As examples, Oved points to Growcer, an Ottawa-based company that has figured out how to construct closed-loop hydroponic farms in shipping containers, thus eliminating the skyrocketing costs of importing fresh produce, and Peak Power Energy, a Toronto-based cleantech company developing software that may one day turn every EV into a “portable power plant”.
While the climate crisis is hardly something that can be ignored, the stories we tell ourselves and each other about that crisis matter. Determined to stress the positive, Growcer co-founder Corey Ellis said, “sustainability doesn’t have to involve sacrifice.”

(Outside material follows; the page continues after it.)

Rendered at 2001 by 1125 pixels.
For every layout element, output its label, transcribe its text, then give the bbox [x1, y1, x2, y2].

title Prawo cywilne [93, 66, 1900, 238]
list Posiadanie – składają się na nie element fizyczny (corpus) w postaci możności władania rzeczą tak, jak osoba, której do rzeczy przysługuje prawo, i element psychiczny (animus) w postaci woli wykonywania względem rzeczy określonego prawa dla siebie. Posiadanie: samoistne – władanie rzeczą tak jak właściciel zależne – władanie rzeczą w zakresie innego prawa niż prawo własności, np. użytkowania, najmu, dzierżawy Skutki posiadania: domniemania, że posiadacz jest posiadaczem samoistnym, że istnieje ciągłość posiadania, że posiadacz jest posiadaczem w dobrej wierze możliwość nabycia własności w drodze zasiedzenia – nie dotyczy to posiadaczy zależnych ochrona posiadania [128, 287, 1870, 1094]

And, indeed, his container farms have meant that locals in Churchill, Manitoba, where the company is fully operational, now “get weekly boxes of locally grown produce for 40% less than they paid when food was shipped in,” Oved writes. “In a country where the growing season lasts barely more than six months, this isn’t just a solution for isolated northern communities—it really could make everyone’s lives better.”
Ellis concedes that “by no means are we perfect”, but urges everyone to “move forward in a positive way, to build resiliency into what we’re doing in all parts of the economy.”

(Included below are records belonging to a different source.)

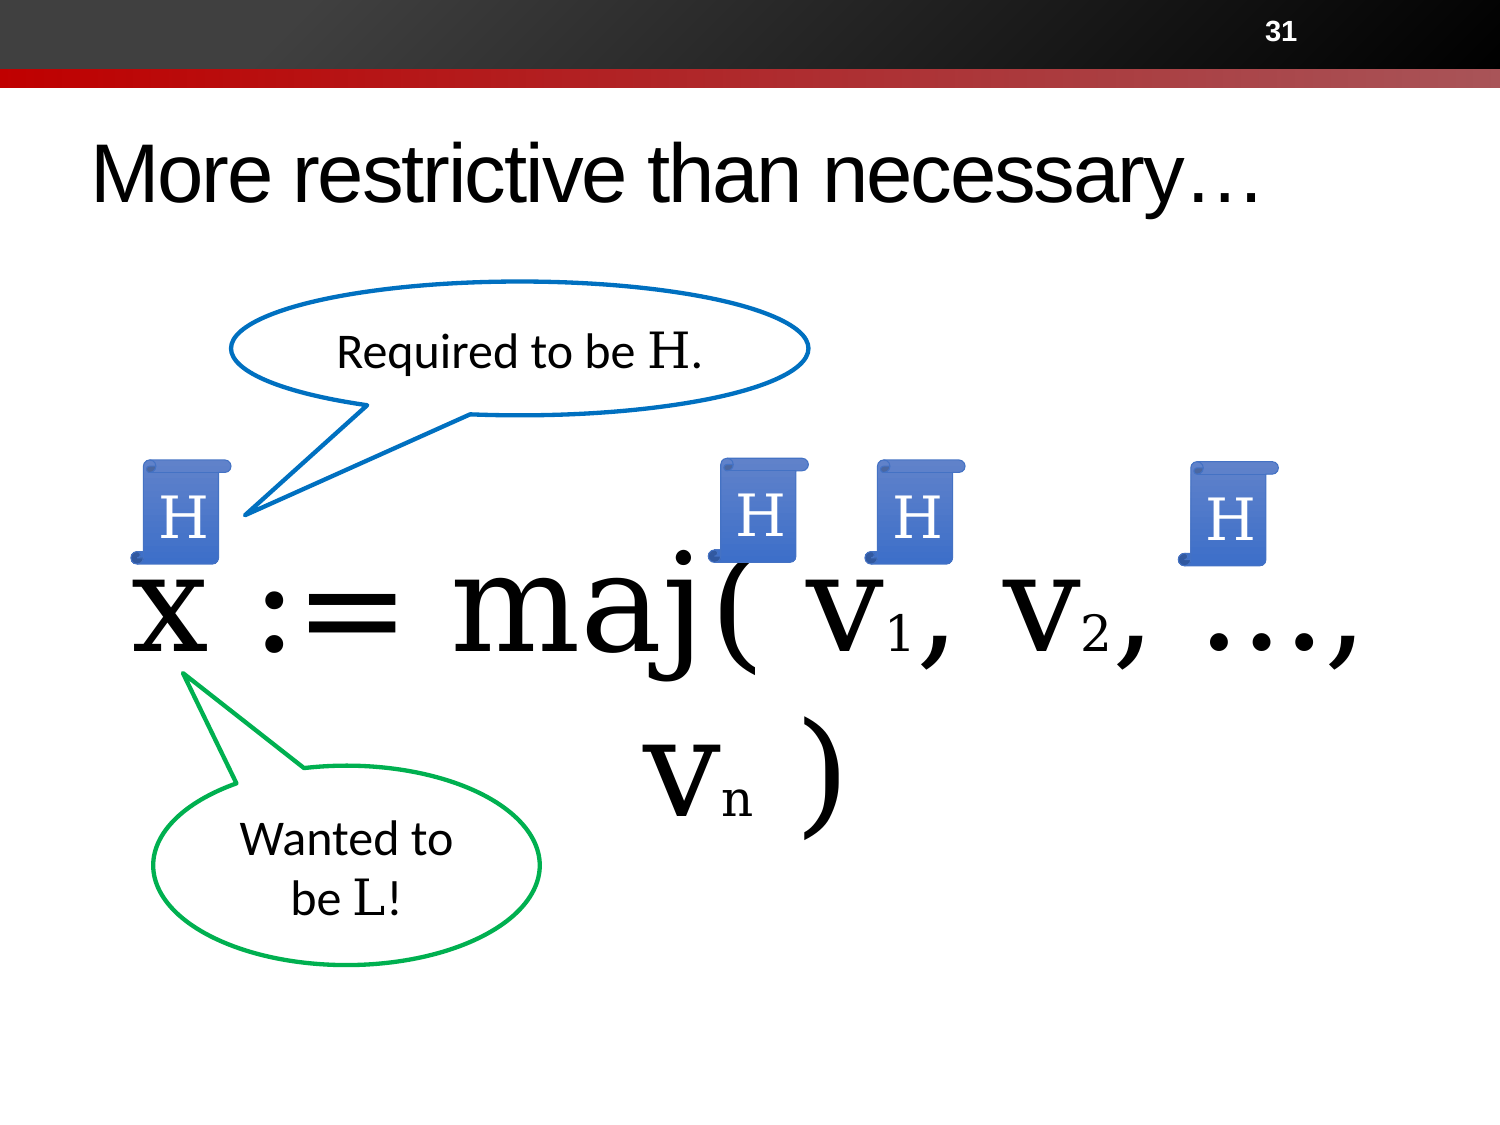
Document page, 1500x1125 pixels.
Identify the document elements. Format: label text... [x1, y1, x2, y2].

text_box Required to be H. [228, 279, 811, 518]
text_box x := maj( v1, v2, …, vn ) [106, 506, 1394, 851]
text_box H [708, 458, 809, 563]
text_box Wanted to be L! [151, 671, 542, 968]
text_box H [130, 459, 232, 565]
title More restrictive than necessary… [75, 87, 1425, 250]
text_box H [1178, 461, 1279, 566]
text_box H [864, 459, 966, 565]
slide_number 31 [1250, 3, 1425, 57]
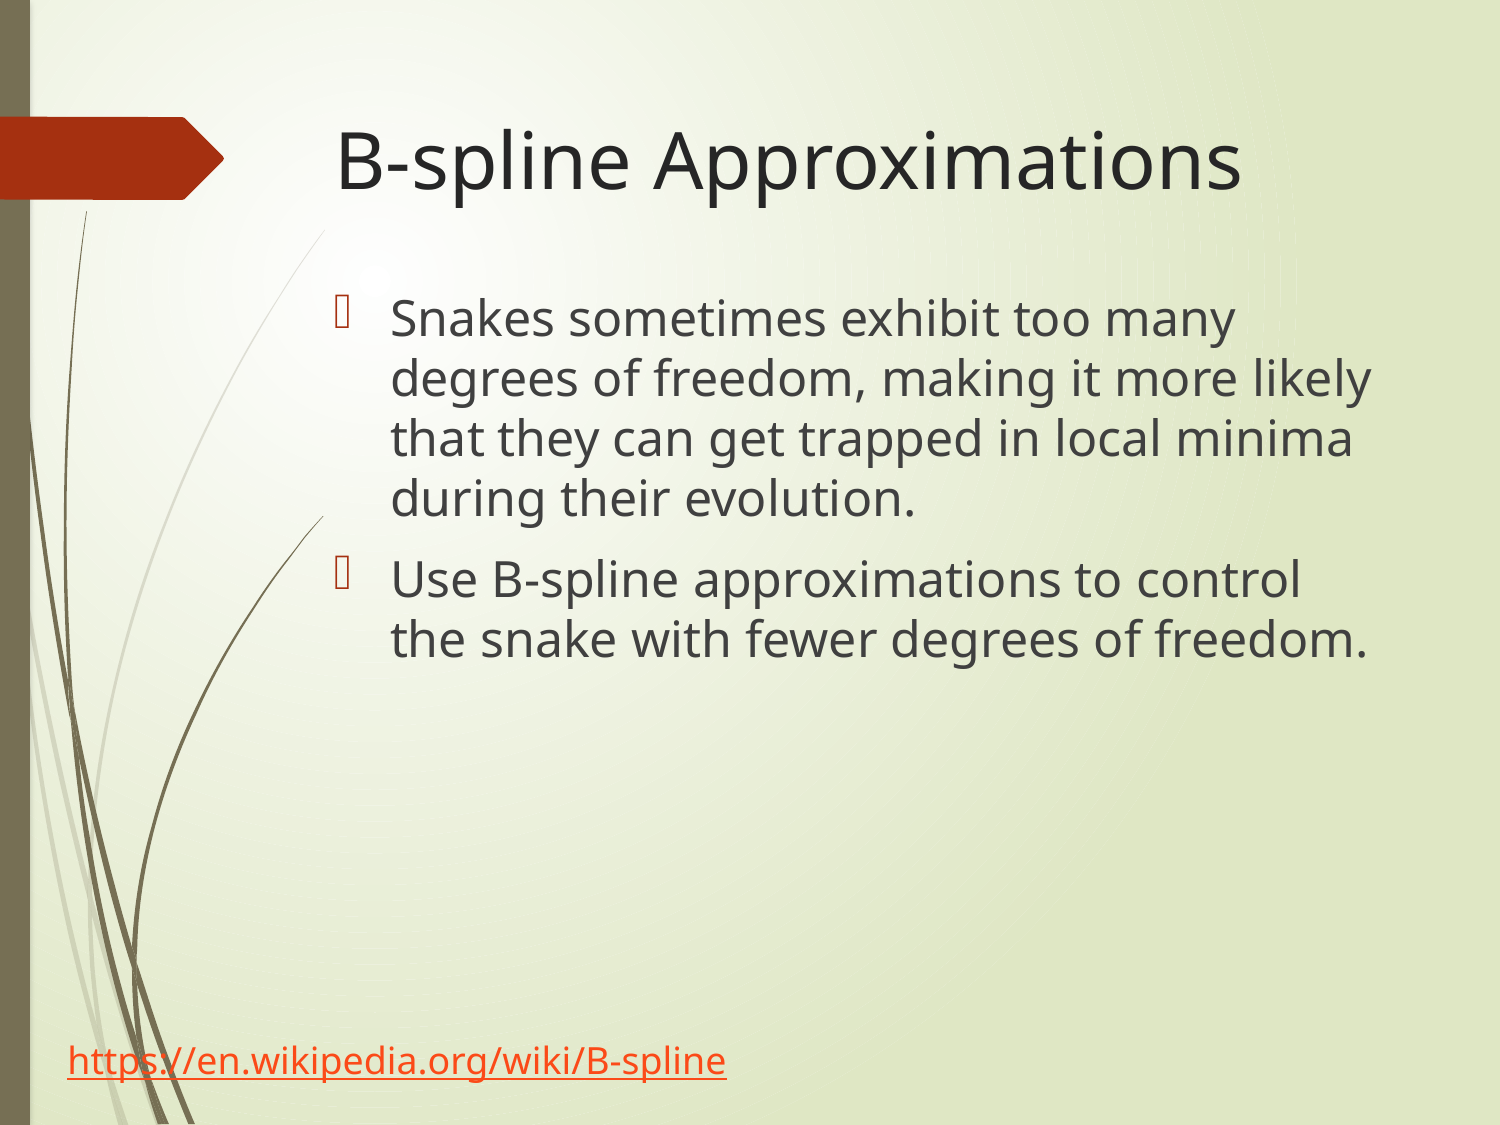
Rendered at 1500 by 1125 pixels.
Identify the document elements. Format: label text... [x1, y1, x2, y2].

text_box https://en.wikipedia.org/wiki/B-spline [52, 1029, 743, 1096]
list Snakes sometimes exhibit too many degrees of freedom, making it more likely that they can get trapped in local minima during their evolution. Use B-spline approximations to control the snake with fewer degrees of freedom. [318, 278, 1400, 970]
title B-spline Approximations [319, 102, 1400, 256]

Noting that “in all that complexity and challenge, there’s a massive opportunity for people who want to be part of building solutions,” he adds, “it’s all about one foot in front of the other, marching toward that end goal.”
A fellow traveller with Growcer is Peak Power Energy, the Toronto-based cleantech company developing software that will manage EV battery charging at a very high level.

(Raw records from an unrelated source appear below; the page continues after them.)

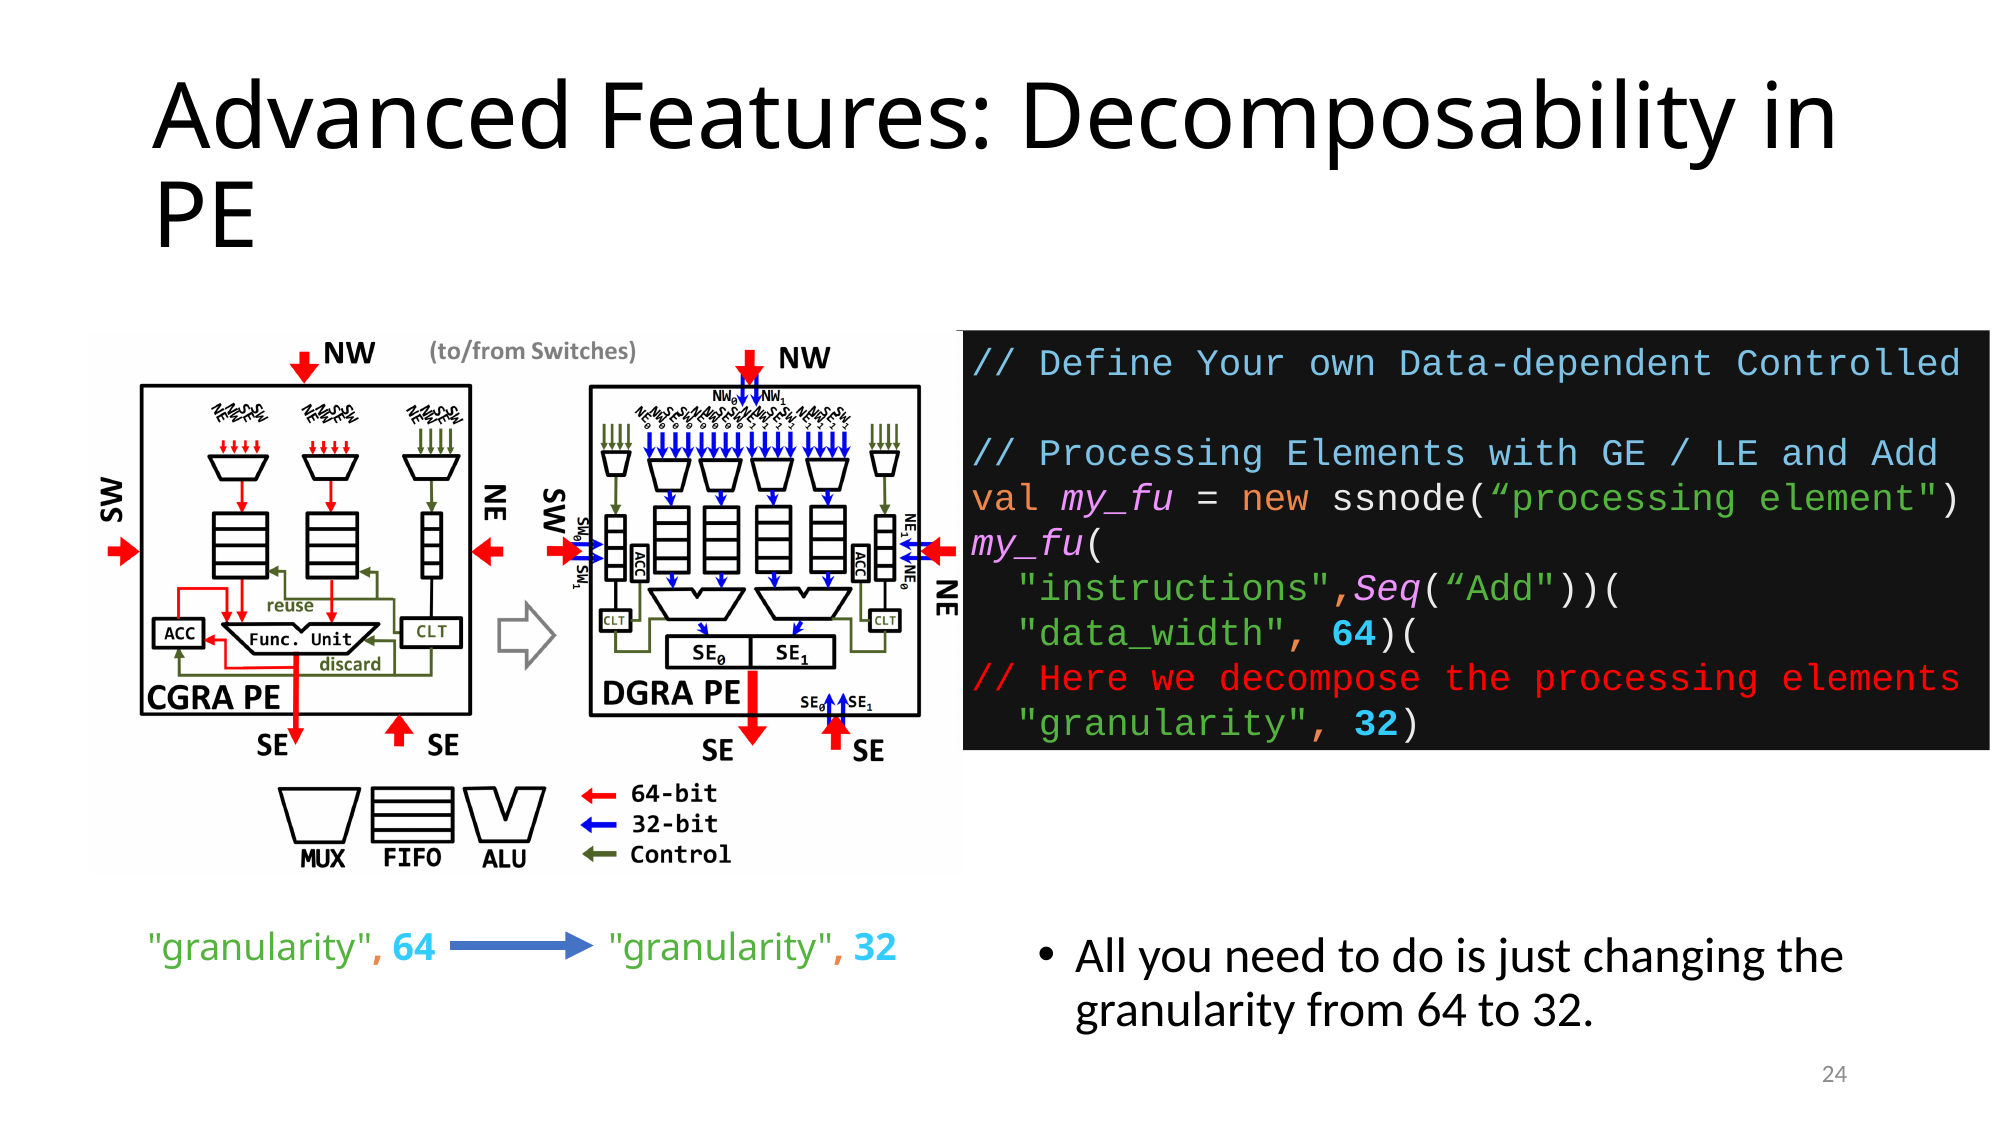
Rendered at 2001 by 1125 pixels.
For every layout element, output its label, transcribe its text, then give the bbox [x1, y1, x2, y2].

picture [89, 331, 963, 874]
text_box // Define Your own Data-dependent Controlled // Processing Elements with GE / LE and Add val my_fu = new ssnode(“processing element") my_fu( "instructions",Seq(“Add"))( "data_width", 64)( // Here we decompose the processing elements "granularity", 32) [956, 330, 1990, 751]
slide_number 24 [1412, 1042, 1863, 1103]
text_box "granularity", 64 [132, 915, 451, 976]
title Advanced Features: Decomposability in PE [137, 59, 1944, 278]
text_box "granularity", 32 [593, 915, 912, 976]
list All you need to do is just changing the granularity from 64 to 32. [1022, 921, 1939, 1109]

“EVs will fundamentally change the way the electricity system works,” said Mabel Fulford, the company’s director of innovation. Those changes have the potential to “democratize the grid,” she added, noting that pending the necessary regulatory changes, a single EV owner could earn as much as C$8,000 per year feeding power back to the grid through their car.
Marty Reed, a former Silicon Valley investor who is now a partner at Vancouver-based cleantech accelerator Evok Innovations, believes self-enrichment of this kind will be the catalyst for more of the population to embrace climate solutions, not any desire to contribute to the common, and planetary, good.
“Our desire is just overall to enrich your world and allow you to keep doing what you’re doing,” Reed said, “but to do that with a much lower impact on the planet.”
While that’s “a contentious position to take among those seeking to solve the climate crisis,” Oved adds, “most activists, technologists, and policy experts say we will not be able to consume at our current rate and live sustainably.”
The rare earth minerals needed for EV batteries, for example, are mined in a process that is “far from being decarbonized.”